The attack was the latest in a nationwide wave of violence blamed on Islamic militants that has left more than 200 people dead since the army stormed the radical Red Mosque in the capital Islamabad earlier this month.

The troops’ vehicle had just entered the rugged South Waziristan tribal zone “and was distributing rations at a checkpost when it hit an improvised explosive device,” local police official Mumtaz Zareen told AFP.

Security officials said two soldiers were seriously injured and four others suffered minor wounds in the blast near the town of Tank.

Earlier troops traded gunfire with pro-Taleban militants in the neighbouring region of North Waziristan after rebels launched rockets at government and army buildings, officials said.

There were no immediate reports of casualties.
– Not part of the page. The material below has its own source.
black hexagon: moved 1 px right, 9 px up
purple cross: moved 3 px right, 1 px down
One rocket damaged a government-run student hostel in Miranshah, the main town in North Waziristan, while two landed on the lawns of the main military base in the town, local security officials said.

Troops responded by targeting suspected insurgent positions in the surrounding mountains with light and heavy weapons in an exchange of fire that lasted for around three hours, they said.

Army helicopter gunships also flew over the area and the sound of frequent shelling was heard, residents said.

Seven people, including three soldiers, were killed in North Waziristan on Monday.

The tribal areas have seen a spike in violence since militants in North Waziristan scrapped a peace deal with the government on July 15, five days after the army stormed the Red Mosque in the capital, leaving scores dead.

The United States, Islamabad’s key ally, has branded Pakistan’s tribal belt a safe haven for Osama bin Laden’s Al Qaeda movement, a charge that Pakistani officials deny.